Glutamine synthetase (GS) in brain is located mainly in astrocytes. One of the primary roles of astrocytes is to protect neurons against excitotoxicity by taking up excess
ammonia and
glutamate and converting it into
glutamine via the
enzyme GS. Changes in GS expression may reflect changes in astroglial function, which can affect neuronal functions.
Hyperammonemia is an important factor responsible of
hepatic encephalopathy (HE) and causes astroglial swelling.

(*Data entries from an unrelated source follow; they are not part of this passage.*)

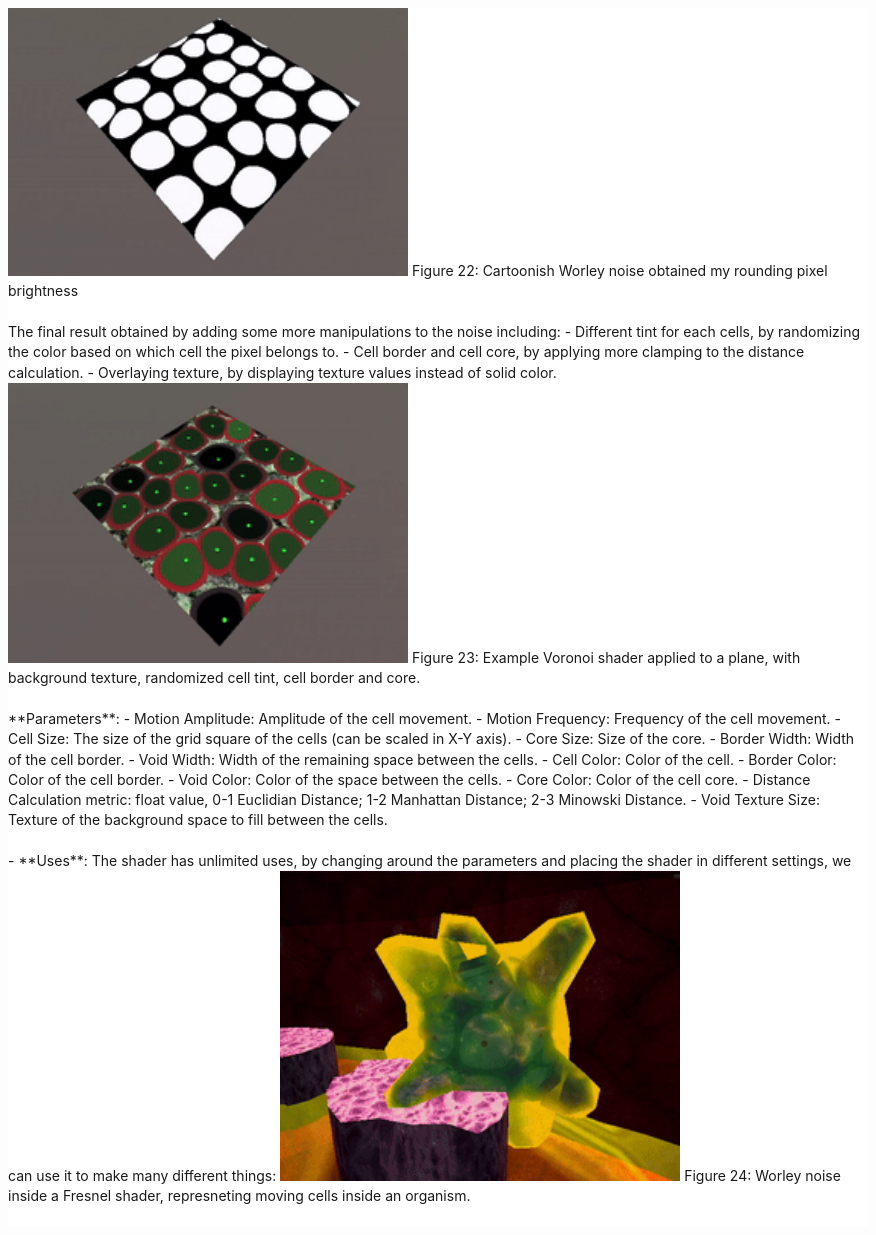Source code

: <img src="./final-report-gifs/voronoi-solid-ezgif.com-crop.gif" alt="Level 1 Bullet Arena GIF" width="400" />
Figure 22: Cartoonish Worley noise obtained my rounding pixel brightness
<br></br>
The final result obtained by adding some more manipulations to the noise including:
- Different tint for each cells, by randomizing the color based on which cell the pixel belongs to.
- Cell border and cell core, by applying more clamping to the distance calculation.
- Overlaying texture, by displaying texture values instead of solid color.
<img src="./final-report-gifs/voronoi-final-ezgif.com-crop.gif" alt="Level 1 Bullet Arena GIF" width="400" />
Figure 23: Example Voronoi shader applied to a plane, with background texture, randomized cell tint, cell border and core.
<br></br>
**Parameters**: 
- Motion Amplitude: Amplitude of the cell movement.
- Motion Frequency: Frequency of the cell movement.
- Cell Size: The size of the grid square of the cells (can be scaled in X-Y axis).
- Core Size: Size of the core.
- Border Width: Width of the cell border.
- Void Width: Width of the remaining space between the cells.
- Cell Color: Color of the cell.
- Border Color: Color of the cell border.
- Void Color: Color of the space between the cells.
- Core Color: Color of the cell core.
- Distance Calculation metric: float value, 0-1 Euclidian Distance; 1-2 Manhattan Distance; 2-3 Minowski Distance.
- Void Texture Size: Texture of the background space to fill between the cells.
<br></br>
- **Uses**: The shader has unlimited uses, by changing around the parameters and placing the shader in different settings, we can use it to make many different things:
<img src="./final-report-gifs/voronoi-blob-ezgif.com-crop.gif" alt="Level 1 Bullet Arena GIF" width="400" />
Figure 24: Worley noise inside a Fresnel shader, represneting moving cells inside an organism.
<br></br>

Hyperammonemia can be experimentally induced and an adaptive astroglial response to high levels of
ammonia and
glutamate seems to occur in long-term studies. In hyperammonemic states, astroglial cells can experience morphological changes that may alter different astrocyte functions, such as
protein synthesis or
neurotransmitters uptake. One of the observed changes is the increase in the GS expression in astrocytes located in glutamatergic areas. The induction of GS expression in these specific areas would balance the increased
ammonia and
glutamate uptake and protect against neuronal degeneration, whereas, decrease of GS expression in non-glutamatergic areas could disrupt the neuron-glial metabolic interactions as a consequence of
hyperammonemia. Induction of GS has been described in astrocytes in response to the action of
glutamate on active
glutamate receptors. The over-stimulation of
glutamate receptors may also favour
nitric oxide (NO) formation by activation of
NO synthase (NOS), and NO has been implicated in the pathogenesis of several
CNS diseases.
Hyperammonemia could induce the formation of inducible NOS in astroglial cells, with the consequent NO formation, deactivation of GS and dawn-regulation of
glutamate uptake. However, in glutamatergic areas, the distribution of both glial
glutamate receptors and glial
glutamate transporters parallels the GS location, suggesting a functional coupling between
glutamate uptake and degradation by
glutamate transporters and GS to attenuate
brain injury in these areas. In
hyperammonemia, the astroglial cells located in proximity to blood-vessels in glutamatergic areas show increased GS
protein content in their perivascular processes. Since
ammonia freely crosses the blood-brain barrier (BBB) and astrocytes are responsible for maintaining the BBB, the presence of GS in the perivascular processes could produce a rapid
glutamine synthesis to be released into blood. It could, therefore, prevent the entry of high amounts of
ammonia from circulation to attenuate neurotoxicity. The changes in the distribution of this critical
enzyme suggests that the
glutamate-
glutamine cycle may be differentially impaired in hyperammonemic states.